Task goal:
For the data below, transcribe the part that opens with the line containing "pip install uplink" and closes with the line containing "any function in its body.", exactly and with no pictures.
:: Provided records
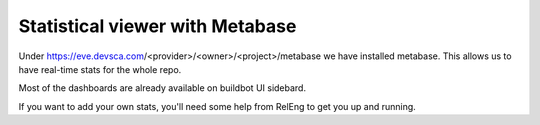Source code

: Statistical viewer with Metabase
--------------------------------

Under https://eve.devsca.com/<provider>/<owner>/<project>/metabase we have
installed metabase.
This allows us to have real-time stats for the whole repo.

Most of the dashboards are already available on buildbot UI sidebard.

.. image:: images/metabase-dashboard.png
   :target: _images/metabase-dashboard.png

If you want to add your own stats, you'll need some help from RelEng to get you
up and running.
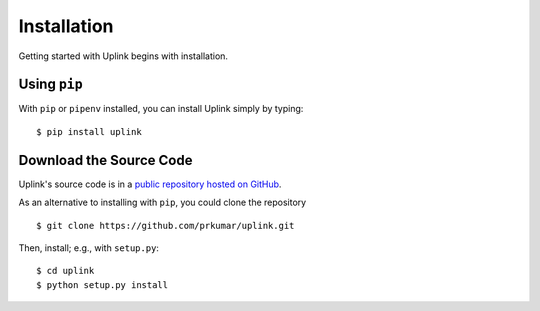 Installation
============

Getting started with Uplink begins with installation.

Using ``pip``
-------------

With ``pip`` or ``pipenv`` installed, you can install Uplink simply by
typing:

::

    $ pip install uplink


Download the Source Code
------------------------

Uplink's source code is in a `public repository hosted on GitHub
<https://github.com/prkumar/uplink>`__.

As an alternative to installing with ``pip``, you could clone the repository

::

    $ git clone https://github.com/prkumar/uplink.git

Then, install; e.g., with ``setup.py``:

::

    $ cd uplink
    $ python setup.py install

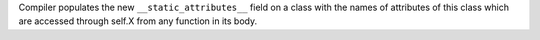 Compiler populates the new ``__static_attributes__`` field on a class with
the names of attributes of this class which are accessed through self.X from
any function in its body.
::::
:: Provided records
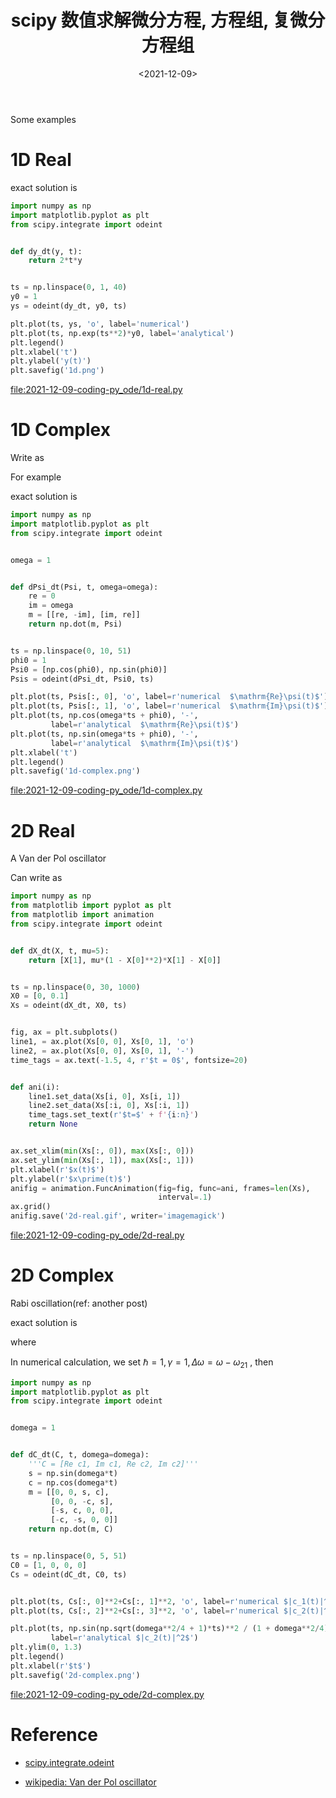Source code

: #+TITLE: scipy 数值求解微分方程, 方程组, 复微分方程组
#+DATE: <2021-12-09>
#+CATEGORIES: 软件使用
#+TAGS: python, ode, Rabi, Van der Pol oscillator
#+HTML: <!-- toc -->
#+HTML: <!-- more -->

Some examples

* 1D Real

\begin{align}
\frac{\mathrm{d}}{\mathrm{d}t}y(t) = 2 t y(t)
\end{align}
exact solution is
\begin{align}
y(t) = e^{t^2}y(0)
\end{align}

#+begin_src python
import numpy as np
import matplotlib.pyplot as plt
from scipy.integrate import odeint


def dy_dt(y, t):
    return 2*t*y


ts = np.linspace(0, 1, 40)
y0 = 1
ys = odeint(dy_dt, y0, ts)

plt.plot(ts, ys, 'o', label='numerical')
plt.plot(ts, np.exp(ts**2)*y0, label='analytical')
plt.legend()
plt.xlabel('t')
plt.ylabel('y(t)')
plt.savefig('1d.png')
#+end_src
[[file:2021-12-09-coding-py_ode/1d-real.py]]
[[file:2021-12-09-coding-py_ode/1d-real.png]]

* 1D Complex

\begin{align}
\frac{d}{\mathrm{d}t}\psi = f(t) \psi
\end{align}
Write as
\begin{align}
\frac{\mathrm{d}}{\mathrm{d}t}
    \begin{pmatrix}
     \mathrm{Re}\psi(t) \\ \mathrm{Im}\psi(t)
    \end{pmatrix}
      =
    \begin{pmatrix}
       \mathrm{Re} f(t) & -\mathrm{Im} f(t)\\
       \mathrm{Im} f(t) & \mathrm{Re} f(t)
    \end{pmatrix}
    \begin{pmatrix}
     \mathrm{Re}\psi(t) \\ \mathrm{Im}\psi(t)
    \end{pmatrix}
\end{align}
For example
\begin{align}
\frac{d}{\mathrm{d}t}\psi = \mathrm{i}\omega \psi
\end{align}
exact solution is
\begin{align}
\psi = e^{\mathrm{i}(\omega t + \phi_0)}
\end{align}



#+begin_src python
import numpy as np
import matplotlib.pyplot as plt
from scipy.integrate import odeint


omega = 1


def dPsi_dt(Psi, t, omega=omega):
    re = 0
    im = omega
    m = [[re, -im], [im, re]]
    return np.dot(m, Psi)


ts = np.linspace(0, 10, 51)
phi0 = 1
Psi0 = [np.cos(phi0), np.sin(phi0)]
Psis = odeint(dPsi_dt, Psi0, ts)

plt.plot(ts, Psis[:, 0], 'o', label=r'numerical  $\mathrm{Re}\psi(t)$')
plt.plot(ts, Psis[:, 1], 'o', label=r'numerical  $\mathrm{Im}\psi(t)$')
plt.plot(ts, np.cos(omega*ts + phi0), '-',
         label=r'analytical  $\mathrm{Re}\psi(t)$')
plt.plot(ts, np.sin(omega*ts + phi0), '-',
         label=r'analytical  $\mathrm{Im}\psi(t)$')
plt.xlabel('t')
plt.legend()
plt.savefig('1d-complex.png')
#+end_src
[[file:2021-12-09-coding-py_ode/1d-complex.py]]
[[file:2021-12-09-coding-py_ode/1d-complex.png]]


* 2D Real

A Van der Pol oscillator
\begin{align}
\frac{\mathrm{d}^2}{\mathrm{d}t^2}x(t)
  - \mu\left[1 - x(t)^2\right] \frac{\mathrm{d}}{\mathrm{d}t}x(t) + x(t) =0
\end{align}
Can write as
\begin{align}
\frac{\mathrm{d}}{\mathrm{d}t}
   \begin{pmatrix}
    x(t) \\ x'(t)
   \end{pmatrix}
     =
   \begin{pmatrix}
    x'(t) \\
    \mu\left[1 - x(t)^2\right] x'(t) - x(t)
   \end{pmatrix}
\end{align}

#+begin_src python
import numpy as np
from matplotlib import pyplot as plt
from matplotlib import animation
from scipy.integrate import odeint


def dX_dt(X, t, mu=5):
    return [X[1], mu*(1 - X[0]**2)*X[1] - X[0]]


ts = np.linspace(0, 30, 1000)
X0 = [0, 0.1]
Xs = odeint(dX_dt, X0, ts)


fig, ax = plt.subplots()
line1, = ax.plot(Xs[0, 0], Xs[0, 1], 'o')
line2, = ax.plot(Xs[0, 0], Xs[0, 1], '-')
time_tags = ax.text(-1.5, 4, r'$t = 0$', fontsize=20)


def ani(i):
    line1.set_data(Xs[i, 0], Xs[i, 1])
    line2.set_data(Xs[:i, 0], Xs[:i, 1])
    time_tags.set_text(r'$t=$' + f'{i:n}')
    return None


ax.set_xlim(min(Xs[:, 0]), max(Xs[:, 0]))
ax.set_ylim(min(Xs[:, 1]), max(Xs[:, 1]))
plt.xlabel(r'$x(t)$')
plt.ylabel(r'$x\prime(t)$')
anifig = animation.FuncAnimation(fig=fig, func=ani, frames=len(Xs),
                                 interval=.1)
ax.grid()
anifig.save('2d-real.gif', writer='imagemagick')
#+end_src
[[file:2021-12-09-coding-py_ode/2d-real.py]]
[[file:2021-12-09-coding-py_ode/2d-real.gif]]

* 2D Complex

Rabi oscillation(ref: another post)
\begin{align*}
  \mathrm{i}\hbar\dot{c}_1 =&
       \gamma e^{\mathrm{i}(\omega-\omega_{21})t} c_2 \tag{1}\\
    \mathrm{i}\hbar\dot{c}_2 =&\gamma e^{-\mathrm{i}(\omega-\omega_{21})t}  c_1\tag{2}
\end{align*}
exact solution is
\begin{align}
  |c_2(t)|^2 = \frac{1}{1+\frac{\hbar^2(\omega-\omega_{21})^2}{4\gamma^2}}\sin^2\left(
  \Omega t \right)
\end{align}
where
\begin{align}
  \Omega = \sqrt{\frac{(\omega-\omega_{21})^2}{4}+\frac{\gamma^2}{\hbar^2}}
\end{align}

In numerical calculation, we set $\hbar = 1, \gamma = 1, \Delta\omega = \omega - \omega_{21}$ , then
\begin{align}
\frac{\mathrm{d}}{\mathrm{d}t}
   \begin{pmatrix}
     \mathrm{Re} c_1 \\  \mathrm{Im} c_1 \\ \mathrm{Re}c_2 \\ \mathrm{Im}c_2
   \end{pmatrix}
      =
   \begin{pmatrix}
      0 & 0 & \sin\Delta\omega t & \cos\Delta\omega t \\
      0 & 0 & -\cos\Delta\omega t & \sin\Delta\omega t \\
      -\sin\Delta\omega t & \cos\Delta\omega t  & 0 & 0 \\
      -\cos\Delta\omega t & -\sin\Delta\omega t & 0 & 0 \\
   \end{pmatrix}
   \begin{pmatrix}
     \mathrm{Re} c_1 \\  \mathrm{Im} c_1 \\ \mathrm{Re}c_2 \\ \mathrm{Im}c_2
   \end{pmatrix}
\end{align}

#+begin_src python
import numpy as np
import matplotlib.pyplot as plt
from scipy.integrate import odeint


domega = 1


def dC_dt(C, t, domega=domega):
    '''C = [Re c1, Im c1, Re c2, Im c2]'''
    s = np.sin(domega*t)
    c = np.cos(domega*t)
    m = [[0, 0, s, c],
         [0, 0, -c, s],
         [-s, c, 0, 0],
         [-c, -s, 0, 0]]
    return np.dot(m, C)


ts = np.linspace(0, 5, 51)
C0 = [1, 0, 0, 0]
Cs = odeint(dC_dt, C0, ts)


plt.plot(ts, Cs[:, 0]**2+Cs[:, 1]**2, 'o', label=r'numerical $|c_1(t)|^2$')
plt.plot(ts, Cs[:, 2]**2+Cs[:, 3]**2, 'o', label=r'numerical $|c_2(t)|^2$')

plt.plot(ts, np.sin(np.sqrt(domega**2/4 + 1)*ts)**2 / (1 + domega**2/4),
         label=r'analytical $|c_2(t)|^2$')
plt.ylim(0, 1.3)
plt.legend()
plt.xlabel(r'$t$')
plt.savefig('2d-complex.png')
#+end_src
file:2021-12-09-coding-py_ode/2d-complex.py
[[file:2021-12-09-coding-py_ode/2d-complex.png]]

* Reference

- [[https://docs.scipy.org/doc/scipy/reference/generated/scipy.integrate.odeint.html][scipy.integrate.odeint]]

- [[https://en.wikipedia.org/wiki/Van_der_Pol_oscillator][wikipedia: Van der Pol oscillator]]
::::
Result of the task:
    $ pip install uplink


Download the Source Code
------------------------

Uplink's source code is in a `public repository hosted on GitHub
<https://github.com/prkumar/uplink>`__.

As an alternative to installing with ``pip``, you could clone the repository

::

    $ git clone https://github.com/prkumar/uplink.git

Then, install; e.g., with ``setup.py``:

::

    $ cd uplink
    $ python setup.py install

 Compiler populates the new ``__static_attributes__`` field on a class with
the names of attributes of this class which are accessed through self.X from
any function in its body.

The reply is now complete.